*Written request 1*: Print the entries from the line with "family: Hydnangiaceae" through the end of the entries, copying each line exactly as it appears.

*Text provided*:
— begin —

Funny, my fiance is a day care teacher, and he DOES love all the children in his class. I remember when he first told me that, I asked him "Really? You *love* all of them? Even (for instance) the troublemakers, the complainers, the ones who hit the teachers, etc.?" He assured me he did. He does not always love their behavior, but he recognizes that each child is an individual with her or her own way of expressing oneself, and he loves each one for his or her uniqueness.
Funny, we often see my fiance's former "kids", now in elementary school, around town. He loves getting high-fives and hugs from the kids, and learning about what they are doing in school, what interests they have developed, and generally how life is treating them. His interest in them and their well-being did not cease when the child's enrollment in his center did.
To start, I can honestly say that I don't know your children and do not know how their time away from you affects them. For my children, the effects would be and are obvious, and that is the experience I can speak from, and I'm quite certain that you probably arent' interested in my experience, as you will certainly spout how it doesn't apply to you. What I do know is that ANYONE who thinks 40 hrs a week away from BOTH parents DOES NOT affect the children, is not facing facts.

— end —

*Stored rows*:
— begin —

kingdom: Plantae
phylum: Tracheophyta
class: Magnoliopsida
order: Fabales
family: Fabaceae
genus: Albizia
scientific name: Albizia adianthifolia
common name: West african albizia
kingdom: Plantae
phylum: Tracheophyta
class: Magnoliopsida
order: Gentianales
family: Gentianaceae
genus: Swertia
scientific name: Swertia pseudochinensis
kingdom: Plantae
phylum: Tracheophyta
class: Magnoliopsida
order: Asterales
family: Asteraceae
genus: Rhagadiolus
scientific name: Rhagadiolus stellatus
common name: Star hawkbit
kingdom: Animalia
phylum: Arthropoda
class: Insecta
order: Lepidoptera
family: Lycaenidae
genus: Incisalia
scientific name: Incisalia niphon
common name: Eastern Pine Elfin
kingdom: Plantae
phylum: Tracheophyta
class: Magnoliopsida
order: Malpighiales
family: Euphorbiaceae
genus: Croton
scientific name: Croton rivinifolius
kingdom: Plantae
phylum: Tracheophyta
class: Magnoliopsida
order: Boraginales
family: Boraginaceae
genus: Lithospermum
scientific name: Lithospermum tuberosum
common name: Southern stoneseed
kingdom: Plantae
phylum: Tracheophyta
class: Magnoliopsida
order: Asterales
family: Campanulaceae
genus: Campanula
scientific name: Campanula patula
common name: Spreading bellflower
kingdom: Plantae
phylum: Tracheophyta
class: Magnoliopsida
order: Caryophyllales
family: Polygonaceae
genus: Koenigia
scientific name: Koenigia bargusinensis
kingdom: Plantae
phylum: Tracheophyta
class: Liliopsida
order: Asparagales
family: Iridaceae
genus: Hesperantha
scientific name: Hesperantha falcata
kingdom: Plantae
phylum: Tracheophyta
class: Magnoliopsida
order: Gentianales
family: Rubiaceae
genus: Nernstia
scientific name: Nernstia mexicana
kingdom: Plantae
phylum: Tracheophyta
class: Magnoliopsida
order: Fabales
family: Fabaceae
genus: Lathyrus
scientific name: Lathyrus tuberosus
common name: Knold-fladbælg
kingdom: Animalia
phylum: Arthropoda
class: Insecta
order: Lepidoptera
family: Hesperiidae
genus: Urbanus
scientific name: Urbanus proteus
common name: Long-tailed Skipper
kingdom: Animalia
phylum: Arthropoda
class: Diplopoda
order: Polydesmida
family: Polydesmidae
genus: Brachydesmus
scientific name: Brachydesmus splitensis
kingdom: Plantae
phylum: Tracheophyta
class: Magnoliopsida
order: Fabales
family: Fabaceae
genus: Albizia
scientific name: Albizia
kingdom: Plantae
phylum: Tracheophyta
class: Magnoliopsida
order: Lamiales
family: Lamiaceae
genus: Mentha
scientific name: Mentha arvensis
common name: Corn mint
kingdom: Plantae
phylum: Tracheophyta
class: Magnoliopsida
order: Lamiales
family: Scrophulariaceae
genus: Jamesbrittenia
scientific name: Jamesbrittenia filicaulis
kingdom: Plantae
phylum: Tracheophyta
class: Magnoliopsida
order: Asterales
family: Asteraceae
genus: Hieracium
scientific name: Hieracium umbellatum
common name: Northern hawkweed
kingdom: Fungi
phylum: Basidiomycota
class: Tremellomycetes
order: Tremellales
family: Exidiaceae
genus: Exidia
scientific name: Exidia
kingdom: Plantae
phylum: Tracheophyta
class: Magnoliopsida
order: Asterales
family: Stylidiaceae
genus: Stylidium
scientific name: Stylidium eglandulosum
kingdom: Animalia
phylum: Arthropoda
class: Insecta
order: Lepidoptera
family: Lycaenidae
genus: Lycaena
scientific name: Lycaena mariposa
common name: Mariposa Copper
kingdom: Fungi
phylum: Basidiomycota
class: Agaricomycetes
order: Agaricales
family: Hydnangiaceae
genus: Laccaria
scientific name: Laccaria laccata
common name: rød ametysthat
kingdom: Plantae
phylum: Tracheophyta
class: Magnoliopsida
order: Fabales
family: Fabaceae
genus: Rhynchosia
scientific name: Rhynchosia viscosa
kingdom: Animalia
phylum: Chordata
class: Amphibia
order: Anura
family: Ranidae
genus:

— end —

*Written request 2*: In the piece about the day care teacher, why does the fiance say he loves even the troublemakers and complainers in his class? Answer in one to three sentences.

*Correct result 1*:
family: Hydnangiaceae
genus: Laccaria
scientific name: Laccaria laccata
common name: rød ametysthat
kingdom: Plantae
phylum: Tracheophyta
class: Magnoliopsida
order: Fabales
family: Fabaceae
genus: Rhynchosia
scientific name: Rhynchosia viscosa
kingdom: Animalia
phylum: Chordata
class: Amphibia
order: Anura
family: Ranidae
genus:

*Correct result 2*: He doesn't always love their behavior, but he sees each child as an individual with a personal way of expressing themselves. He loves each one for that uniqueness.